I went to a board game night with a buddy in Sunnyvale and had a good time playing this stupid simple game called L.L.A.M.A.
While playing it I couldn't stop thinking about writing an engine / bot.
I had a python game engine built within an hour or two. It could play random legal moves. I later rewrote it in C++ for the speed. I thought I'd use the C++ engine to generate a bunch of training examples and use those examples later on to train a model in python.
But then I thought it'd be even more fun to expose the C++ engine in the browser by exporting a wasm binary with bindings that allow the game to be manipulated with javascript.
I then created a simple bot loosely modeled how I play L.L.A.M.A. In a 4-player game against 3 other bots that play randomly it wins 850/1000 games or so. This isn't too impressive though.
The next thing I want to try is creating a small model using tensorflowjs (or maybe just write it by hand). The model can be a simple neural net that takes in the visible state of that player and decides the best legal action.

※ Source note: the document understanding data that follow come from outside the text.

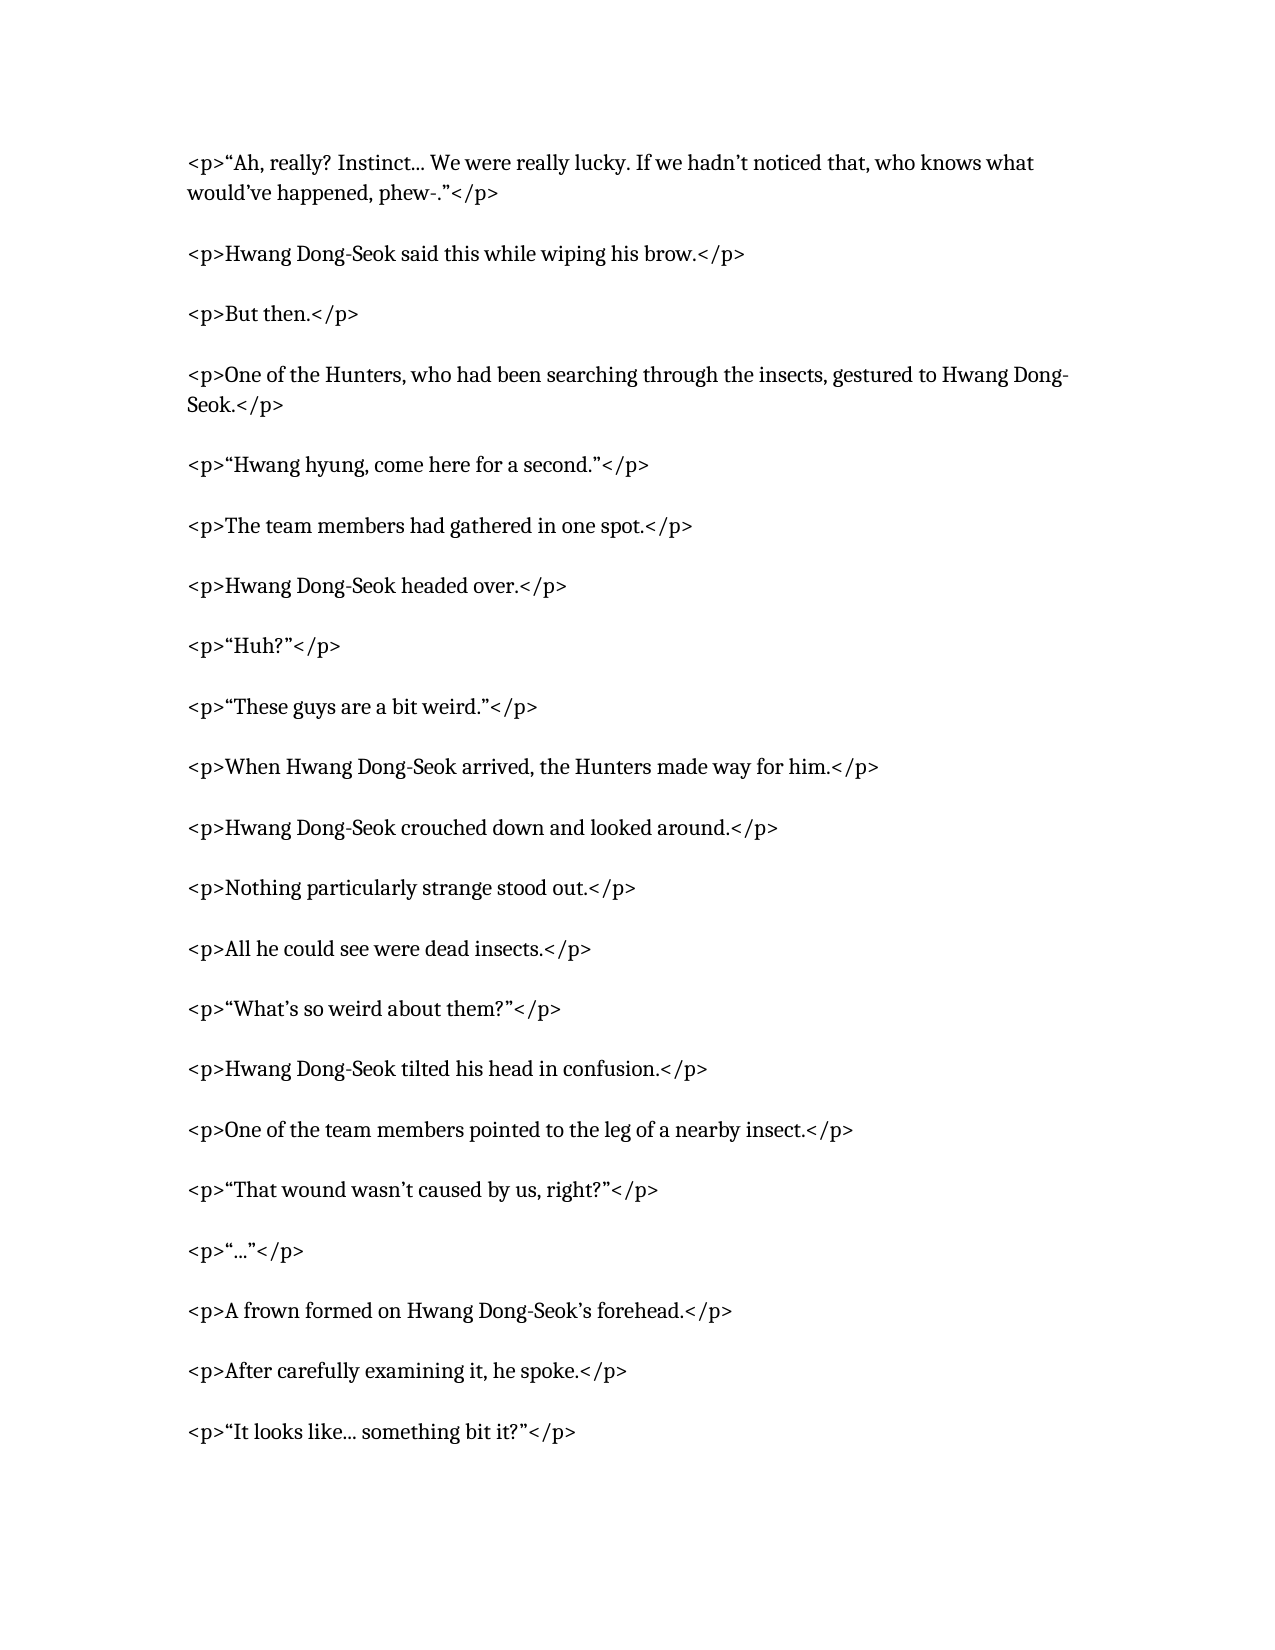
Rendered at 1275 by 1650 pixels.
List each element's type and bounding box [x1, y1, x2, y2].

text [187, 150, 1087, 1475]
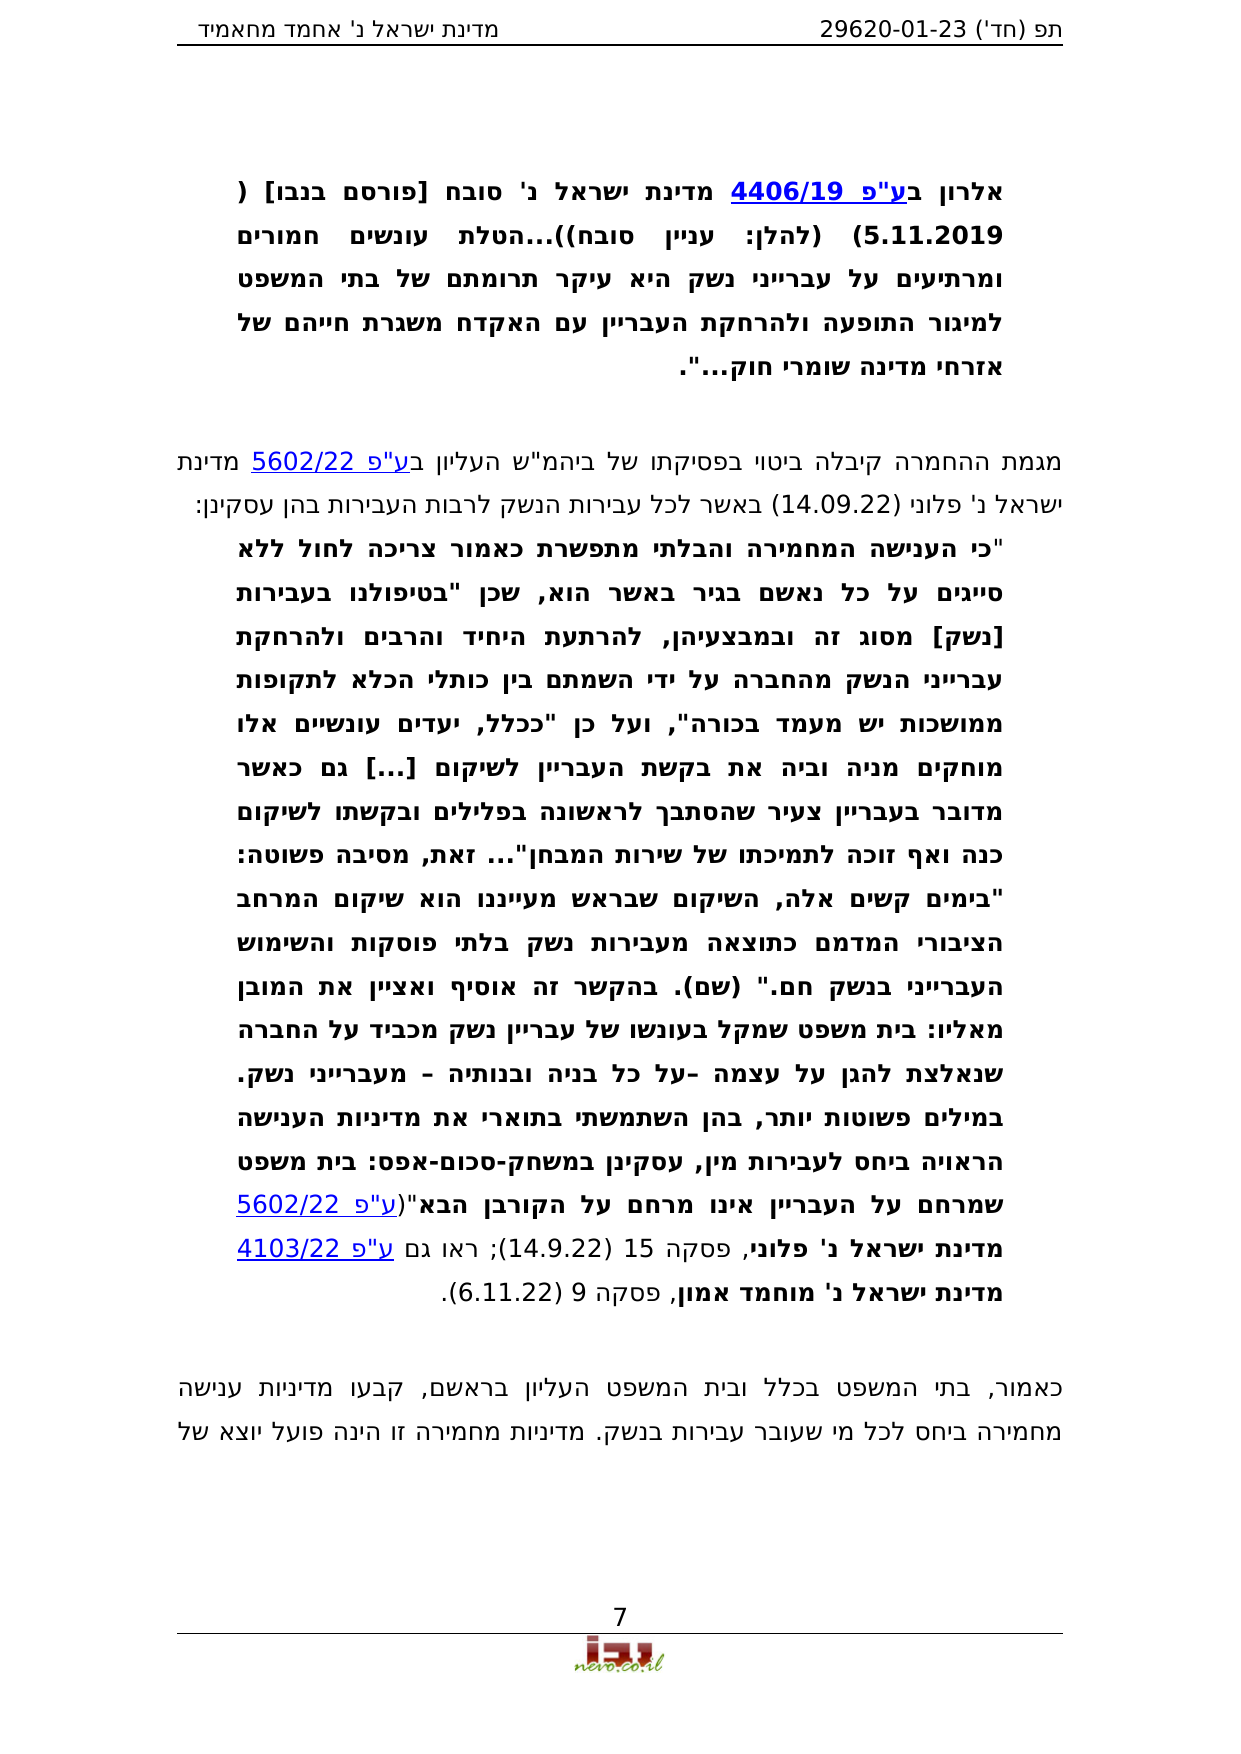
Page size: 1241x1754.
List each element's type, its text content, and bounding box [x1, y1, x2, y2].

picture [574, 1635, 666, 1673]
text מגמת ההחמרה קיבלה ביטוי בפסיקתו של ביהמ"ש העליון בע"פ 5602/22 מדינת ישראל נ' פלוני (14.09.22) באשר לכל עבירות הנשק לרבות העבירות בהן עסקינן: [177, 447, 1063, 520]
text "כי הענישה המחמירה והבלתי מתפשרת כאמור צריכה לחול ללא סייגים על כל נאשם בגיר באשר הוא, שכן "בטיפולנו בעבירות [נשק] מסוג זה ובמבצעיהן, להרתעת היחיד והרבים ולהרחקת עברייני הנשק מהחברה על ידי השמתם בין כותלי הכלא לתקופות ממושכות יש מעמד בכורה", ועל כן "ככלל, יעדים עונשיים אלו מוחקים מניה וביה את בקשת העבריין לשיקום [...] גם כאשר מדובר בעבריין צעיר שהסתבך לראשונה בפלילים ובקשתו לשיקום כנה ואף זוכה לתמיכתו של שירות המבחן"... זאת, מסיבה פשוטה: "בימים קשים אלה, השיקום שבראש מעייננו הוא שיקום המרחב הציבורי המדמם כתוצאה מעבירות נשק בלתי פוסקות והשימוש העברייני בנשק חם." (שם). בהקשר זה אוסיף ואציין את המובן מאליו: בית משפט שמקל בעונשו של עבריין נשק מכביד על החברה שנאלצת להגן על עצמה –על כל בניה ובנותיה – מעברייני נשק. במילים פשוטות יותר, בהן השתמשתי בתוארי את מדיניות הענישה הראויה ביחס לעבירות מין, עסקינן במשחק-סכום-אפס: בית משפט שמרחם על העבריין אינו מרחם על הקורבן הבא"(ע"פ 5602/22 מדינת ישראל נ' פלוני, פסקה 15 (14.9.22); ראו גם ע"פ 4103/22 מדינת ישראל נ' מוחמד אמון, פסקה 9 (6.11.22). [236, 534, 1004, 1307]
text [177, 1373, 1063, 1446]
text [236, 177, 1004, 381]
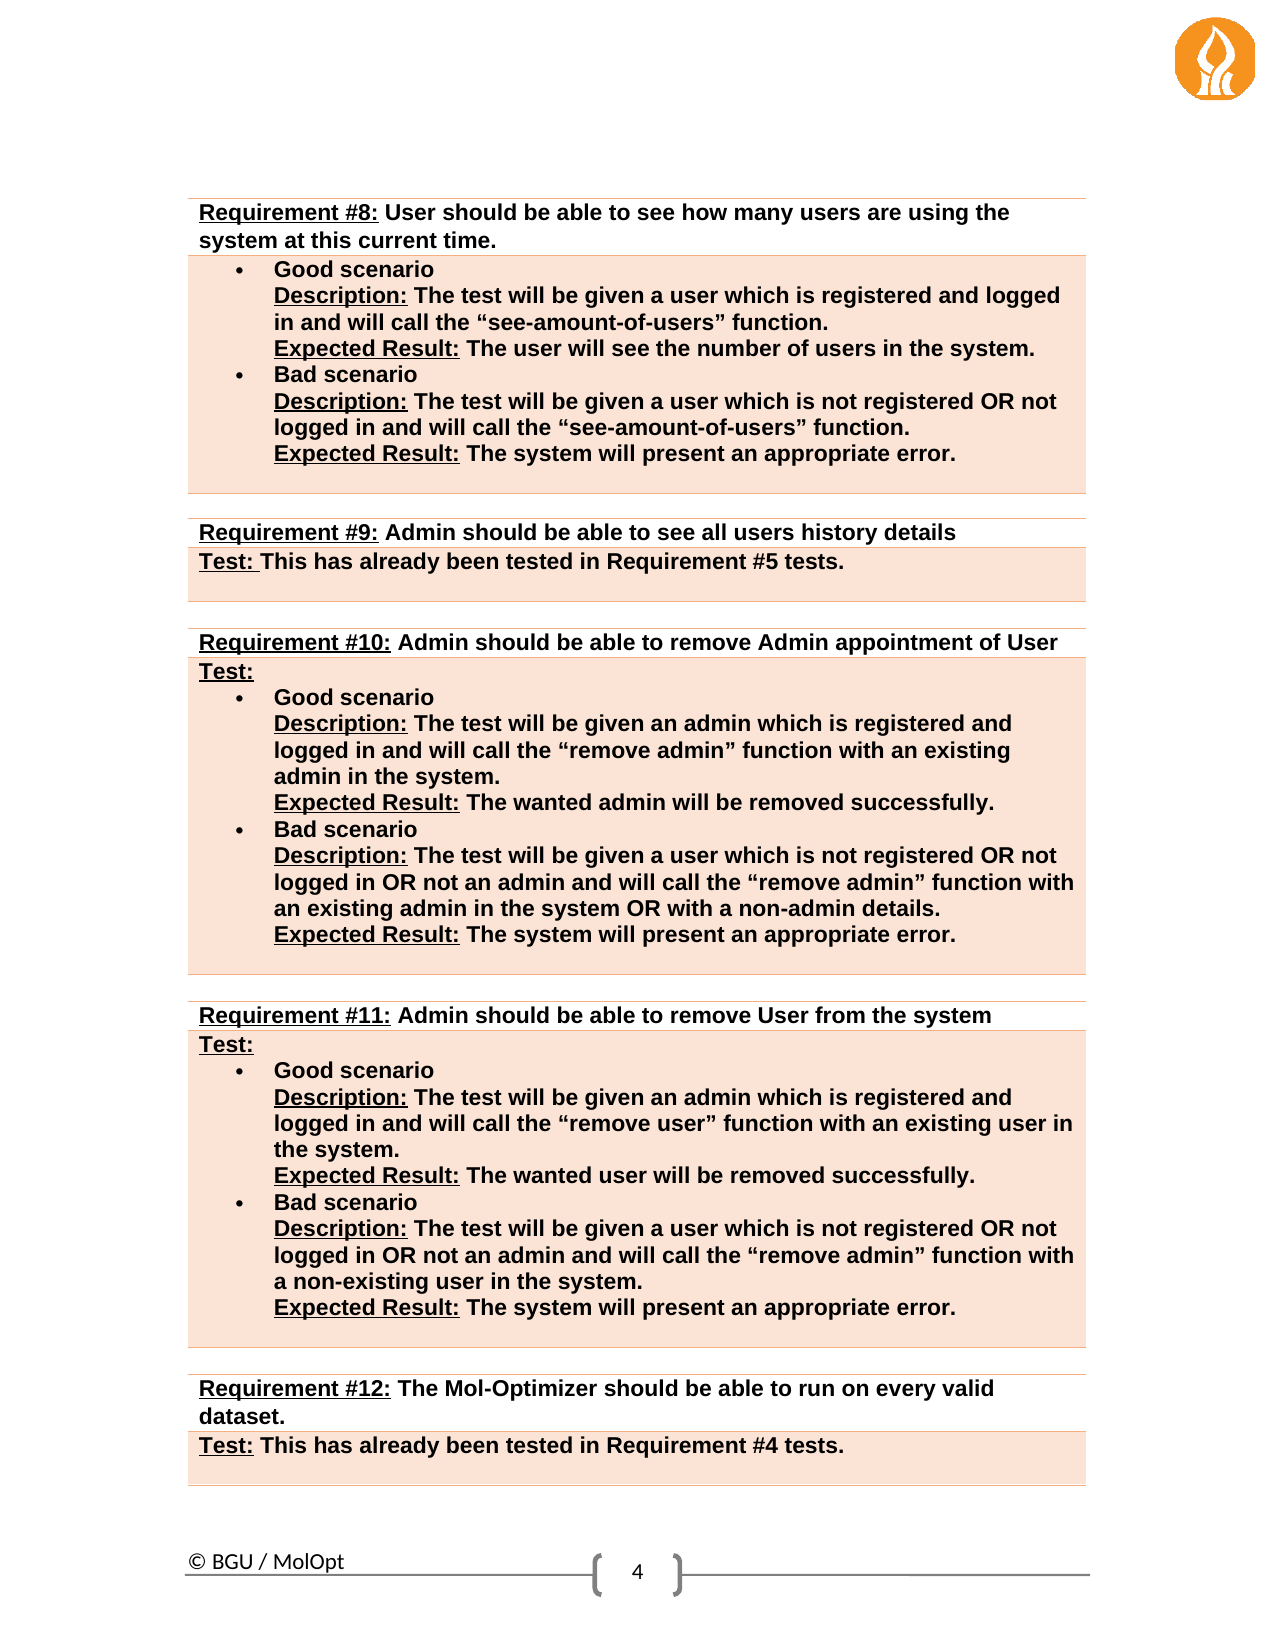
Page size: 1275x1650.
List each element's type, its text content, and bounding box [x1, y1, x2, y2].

picture [1173, 17, 1255, 99]
table_header Requirement #11: Admin should be able to remove User from the system [188, 1002, 1086, 1030]
table_cell Good scenario Description: The test will be given a user which is registered and logged in and will call the “see-amount-of-users” function. Expected Result: The user will see the number of users in the system. Bad scenario Description: The test will be given a user which is not registered OR not logged in and will call the “see-amount-of-users” function. Expected Result: The system will present an appropriate error. [188, 256, 1086, 493]
table_cell Test: Good scenario Description: The test will be given an admin which is registered and logged in and will call the “remove admin” function with an existing admin in the system. Expected Result: The wanted admin will be removed successfully. Bad scenario Description: The test will be given a user which is not registered OR not logged in OR not an admin and will call the “remove admin” function with an existing admin in the system OR with a non-admin details. Expected Result: The system will present an appropriate error. [188, 658, 1086, 974]
table_header Requirement #8: User should be able to see how many users are using the system at this current time. [188, 199, 1086, 255]
table_header Requirement #9: Admin should be able to see all users history details [188, 519, 1086, 547]
table_header Requirement #10: Admin should be able to remove Admin appointment of User [188, 629, 1086, 657]
table_header Requirement #12: The Mol-Optimizer should be able to run on every valid dataset. [188, 1375, 1086, 1431]
table_cell Test: This has already been tested in Requirement #5 tests. [188, 548, 1086, 601]
table_cell Test: This has already been tested in Requirement #4 tests. [188, 1432, 1086, 1484]
table_cell Test: Good scenario Description: The test will be given an admin which is registered and logged in and will call the “remove user” function with an existing user in the system. Expected Result: The wanted user will be removed successfully. Bad scenario Description: The test will be given a user which is not registered OR not logged in OR not an admin and will call the “remove admin” function with a non-existing user in the system. Expected Result: The system will present an appropriate error. [188, 1031, 1086, 1347]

The cool thing about tensorflowjs is that it can train the model right there in the browser!
I also want to make it easy for someone to write their own bot with just a few lines of JS and see how close it comes to beating my best bot.
Really I want to be able to use this to make a simple bot live with my nieces and nephews and see how it performs. I want to see what ideas they come up with. I want to get their brains thinking about automation like this. I'll probably have to actually write a UI to keep them interested, however.